In 1591, when the Spanish conquistadors had Manila more or
less under their control, they began looking for new sites to conquer. Legaspi's
grandson, Juan De Salcedo, volunteered to lead one of these expeditions. Together with 8 armed boats and 45 men, the 22 year
old voyager headed north. On June 13, 1572,
Salcedo and his men landed in Vigan and then proceeded towards Laoag, Currimao and Badoc. As they sailed along the coast,
they were surprised to see numerous sheltered coves ("looc") where the locals lived in harmony. As a result,
they named the region "Ylocos" and its people "Ylocanos".

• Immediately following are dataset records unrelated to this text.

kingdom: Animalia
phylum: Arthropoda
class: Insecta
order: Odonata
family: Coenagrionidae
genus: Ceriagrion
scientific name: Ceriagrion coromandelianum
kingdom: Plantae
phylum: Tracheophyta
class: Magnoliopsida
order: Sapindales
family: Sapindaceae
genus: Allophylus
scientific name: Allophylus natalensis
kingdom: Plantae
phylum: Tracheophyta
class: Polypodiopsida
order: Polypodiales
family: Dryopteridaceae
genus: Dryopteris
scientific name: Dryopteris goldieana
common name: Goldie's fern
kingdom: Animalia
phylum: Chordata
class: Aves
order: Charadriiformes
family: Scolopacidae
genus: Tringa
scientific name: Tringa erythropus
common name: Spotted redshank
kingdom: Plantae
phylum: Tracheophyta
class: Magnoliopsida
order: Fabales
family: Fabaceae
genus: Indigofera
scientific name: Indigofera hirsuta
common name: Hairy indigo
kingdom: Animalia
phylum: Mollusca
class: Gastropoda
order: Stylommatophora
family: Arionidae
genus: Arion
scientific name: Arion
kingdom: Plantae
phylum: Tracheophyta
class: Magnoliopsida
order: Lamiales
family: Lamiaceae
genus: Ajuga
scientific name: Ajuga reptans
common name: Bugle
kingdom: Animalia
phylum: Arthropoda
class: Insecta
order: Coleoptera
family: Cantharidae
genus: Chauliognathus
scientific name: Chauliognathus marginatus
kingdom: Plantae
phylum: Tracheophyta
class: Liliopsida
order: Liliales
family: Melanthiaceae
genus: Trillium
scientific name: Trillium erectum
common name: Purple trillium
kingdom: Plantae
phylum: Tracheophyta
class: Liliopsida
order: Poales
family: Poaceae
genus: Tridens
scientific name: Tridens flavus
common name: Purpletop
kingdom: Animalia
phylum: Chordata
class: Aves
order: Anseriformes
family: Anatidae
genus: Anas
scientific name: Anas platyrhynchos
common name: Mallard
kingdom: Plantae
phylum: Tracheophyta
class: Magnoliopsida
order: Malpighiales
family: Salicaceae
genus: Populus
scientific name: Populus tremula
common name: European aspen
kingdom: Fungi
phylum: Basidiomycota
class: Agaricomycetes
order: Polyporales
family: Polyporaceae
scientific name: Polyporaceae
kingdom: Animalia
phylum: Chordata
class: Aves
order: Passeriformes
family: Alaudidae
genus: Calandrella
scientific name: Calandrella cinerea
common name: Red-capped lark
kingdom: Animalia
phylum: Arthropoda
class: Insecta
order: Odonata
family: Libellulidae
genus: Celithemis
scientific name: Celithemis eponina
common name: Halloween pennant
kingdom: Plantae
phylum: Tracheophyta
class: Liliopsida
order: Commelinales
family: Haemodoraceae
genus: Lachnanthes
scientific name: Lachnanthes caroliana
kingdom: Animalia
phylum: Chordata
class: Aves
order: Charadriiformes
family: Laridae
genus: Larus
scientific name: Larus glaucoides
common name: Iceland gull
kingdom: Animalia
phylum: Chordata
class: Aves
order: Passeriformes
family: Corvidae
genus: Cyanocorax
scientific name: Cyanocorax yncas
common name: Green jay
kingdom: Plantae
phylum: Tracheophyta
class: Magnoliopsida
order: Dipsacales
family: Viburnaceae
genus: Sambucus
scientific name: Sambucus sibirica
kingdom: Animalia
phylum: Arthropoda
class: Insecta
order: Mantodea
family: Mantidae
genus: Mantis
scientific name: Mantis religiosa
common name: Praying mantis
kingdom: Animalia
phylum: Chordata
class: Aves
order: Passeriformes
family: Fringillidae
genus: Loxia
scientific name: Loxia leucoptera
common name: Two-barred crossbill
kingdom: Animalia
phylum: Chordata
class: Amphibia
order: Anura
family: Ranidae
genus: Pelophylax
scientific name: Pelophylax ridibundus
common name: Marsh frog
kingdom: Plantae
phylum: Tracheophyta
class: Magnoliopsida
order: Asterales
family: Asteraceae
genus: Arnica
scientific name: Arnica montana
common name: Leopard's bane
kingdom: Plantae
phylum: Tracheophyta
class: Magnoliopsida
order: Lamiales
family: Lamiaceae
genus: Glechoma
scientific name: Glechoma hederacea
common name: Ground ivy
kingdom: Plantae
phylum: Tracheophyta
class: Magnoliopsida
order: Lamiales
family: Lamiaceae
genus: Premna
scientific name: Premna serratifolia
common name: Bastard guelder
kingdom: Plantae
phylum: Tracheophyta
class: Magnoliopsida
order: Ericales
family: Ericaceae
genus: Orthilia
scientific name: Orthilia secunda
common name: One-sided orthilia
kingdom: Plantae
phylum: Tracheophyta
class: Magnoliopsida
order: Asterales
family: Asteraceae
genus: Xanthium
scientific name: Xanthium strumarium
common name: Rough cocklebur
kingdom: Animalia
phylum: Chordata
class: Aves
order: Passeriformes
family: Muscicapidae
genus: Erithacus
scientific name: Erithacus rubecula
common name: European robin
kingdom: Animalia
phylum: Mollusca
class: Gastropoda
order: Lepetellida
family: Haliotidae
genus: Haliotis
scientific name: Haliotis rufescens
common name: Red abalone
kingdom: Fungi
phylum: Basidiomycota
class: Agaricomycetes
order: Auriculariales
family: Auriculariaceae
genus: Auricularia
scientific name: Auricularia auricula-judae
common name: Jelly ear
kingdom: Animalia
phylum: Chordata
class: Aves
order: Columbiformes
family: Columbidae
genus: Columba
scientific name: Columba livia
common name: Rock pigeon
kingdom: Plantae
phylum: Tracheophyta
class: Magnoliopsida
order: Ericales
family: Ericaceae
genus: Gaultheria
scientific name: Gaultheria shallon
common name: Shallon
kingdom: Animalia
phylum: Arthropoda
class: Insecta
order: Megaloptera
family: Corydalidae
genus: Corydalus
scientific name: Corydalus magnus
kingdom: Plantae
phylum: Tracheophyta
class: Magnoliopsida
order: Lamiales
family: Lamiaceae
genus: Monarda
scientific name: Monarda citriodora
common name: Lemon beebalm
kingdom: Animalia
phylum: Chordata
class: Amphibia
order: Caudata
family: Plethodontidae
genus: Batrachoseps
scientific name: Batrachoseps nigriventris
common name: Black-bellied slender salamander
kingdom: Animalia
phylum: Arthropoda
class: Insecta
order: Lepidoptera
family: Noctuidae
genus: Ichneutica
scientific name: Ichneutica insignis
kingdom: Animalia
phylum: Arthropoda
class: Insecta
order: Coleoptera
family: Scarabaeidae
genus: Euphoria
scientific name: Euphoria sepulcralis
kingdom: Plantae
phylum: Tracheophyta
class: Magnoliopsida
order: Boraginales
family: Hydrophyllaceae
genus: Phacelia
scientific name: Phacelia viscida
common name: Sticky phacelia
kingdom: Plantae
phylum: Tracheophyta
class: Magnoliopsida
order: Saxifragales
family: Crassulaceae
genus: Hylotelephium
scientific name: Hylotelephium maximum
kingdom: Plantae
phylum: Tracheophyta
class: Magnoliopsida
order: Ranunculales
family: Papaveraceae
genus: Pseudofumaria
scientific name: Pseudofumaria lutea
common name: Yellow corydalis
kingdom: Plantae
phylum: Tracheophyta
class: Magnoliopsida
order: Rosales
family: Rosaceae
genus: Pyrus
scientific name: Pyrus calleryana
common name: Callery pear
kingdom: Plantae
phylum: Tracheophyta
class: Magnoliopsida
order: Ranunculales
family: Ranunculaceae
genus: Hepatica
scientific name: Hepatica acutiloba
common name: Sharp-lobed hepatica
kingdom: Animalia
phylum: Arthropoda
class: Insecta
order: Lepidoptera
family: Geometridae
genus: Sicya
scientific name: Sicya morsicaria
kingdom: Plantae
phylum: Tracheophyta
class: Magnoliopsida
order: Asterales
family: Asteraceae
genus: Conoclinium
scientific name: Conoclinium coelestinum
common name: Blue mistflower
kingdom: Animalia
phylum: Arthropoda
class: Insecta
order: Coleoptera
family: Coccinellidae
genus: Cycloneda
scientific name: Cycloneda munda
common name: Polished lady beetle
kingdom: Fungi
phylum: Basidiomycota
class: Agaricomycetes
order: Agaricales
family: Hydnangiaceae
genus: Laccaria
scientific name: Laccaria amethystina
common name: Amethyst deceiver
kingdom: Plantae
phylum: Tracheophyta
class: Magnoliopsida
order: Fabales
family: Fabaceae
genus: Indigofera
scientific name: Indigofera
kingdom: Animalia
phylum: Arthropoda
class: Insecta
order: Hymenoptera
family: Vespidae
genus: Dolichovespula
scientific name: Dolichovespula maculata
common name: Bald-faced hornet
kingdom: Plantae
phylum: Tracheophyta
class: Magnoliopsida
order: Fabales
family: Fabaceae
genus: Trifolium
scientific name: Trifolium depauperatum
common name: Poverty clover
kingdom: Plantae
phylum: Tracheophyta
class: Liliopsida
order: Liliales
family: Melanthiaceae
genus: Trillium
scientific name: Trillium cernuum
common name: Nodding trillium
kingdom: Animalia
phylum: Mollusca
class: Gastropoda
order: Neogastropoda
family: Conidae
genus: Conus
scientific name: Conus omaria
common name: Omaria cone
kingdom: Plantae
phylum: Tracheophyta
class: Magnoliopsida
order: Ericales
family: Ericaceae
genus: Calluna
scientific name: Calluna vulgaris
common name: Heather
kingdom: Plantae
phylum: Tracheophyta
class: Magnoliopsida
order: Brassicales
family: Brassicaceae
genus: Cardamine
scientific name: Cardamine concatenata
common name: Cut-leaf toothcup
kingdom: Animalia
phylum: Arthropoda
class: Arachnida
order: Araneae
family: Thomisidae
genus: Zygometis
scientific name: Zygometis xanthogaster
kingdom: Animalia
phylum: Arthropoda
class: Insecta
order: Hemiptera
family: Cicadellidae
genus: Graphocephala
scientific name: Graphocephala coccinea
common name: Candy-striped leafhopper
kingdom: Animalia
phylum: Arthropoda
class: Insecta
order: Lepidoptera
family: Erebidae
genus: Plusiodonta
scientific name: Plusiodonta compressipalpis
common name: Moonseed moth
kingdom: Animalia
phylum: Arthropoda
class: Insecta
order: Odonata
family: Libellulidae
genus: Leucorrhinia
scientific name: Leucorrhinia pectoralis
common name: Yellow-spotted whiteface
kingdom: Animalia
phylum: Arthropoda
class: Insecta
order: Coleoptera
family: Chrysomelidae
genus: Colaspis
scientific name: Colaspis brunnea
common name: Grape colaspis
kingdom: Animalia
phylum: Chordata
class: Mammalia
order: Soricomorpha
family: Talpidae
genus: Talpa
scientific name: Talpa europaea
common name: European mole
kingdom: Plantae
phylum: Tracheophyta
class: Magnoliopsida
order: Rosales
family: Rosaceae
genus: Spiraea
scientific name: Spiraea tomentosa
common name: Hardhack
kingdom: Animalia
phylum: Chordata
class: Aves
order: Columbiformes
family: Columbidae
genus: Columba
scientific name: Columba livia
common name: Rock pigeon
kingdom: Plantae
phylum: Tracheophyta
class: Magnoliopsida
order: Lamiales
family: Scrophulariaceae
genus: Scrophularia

As the Christianization of the region grew, so did the landscape
of the area. Vast tracks of land were utilized for churches and bell towers in line with the Spanish mission of "bajo las campanas". In the
town plaza, it was not uncommon to see garrisons under the church bells. The colonization process was slowly being carried
The Spanish colonization of the region, however, was never
completely successful. Owing to the abusive practices of many Augustinian friars, a number of Ilocanos revolted against their
colonizers. Noteworthy of these were the Dingras uprising (1589) and Pedro Almasan revolt (San Nicolas, 1660). In 1762, Diego Silang led a series of battles aimed
at freeing the Ilocanos from the Spanish yoke. When he died from an assassin's bullet, his widow Gabriela continued the cause.
Unfortunately, she too was captured and hanged. In 1807, the sugar cane ("basi")
brewers of Piddig rose up in arms to protest the government's monopoly of the
wine industry. In 1898, the church excommunicated Gregorio Aglipay for refusing to cut off ties with the revolutionary forces
of Sen. Emilio Aguinaldo. Unperturbed, he established the "Iglesia Filipina Independiente". Aglipay’s movement
and the nationalist sentiment it espoused helped restore the self-respect of many Filipinos.
In an effort to gain more political control and because of
the increasing population of the region, a Royal Decree was signed on February 2, 1818 splitting Ilocos into two provinces:
Ilocos Norte and Ilocos Sur. Soon thereafter, the provinces of La Union and Abra likewise became independent.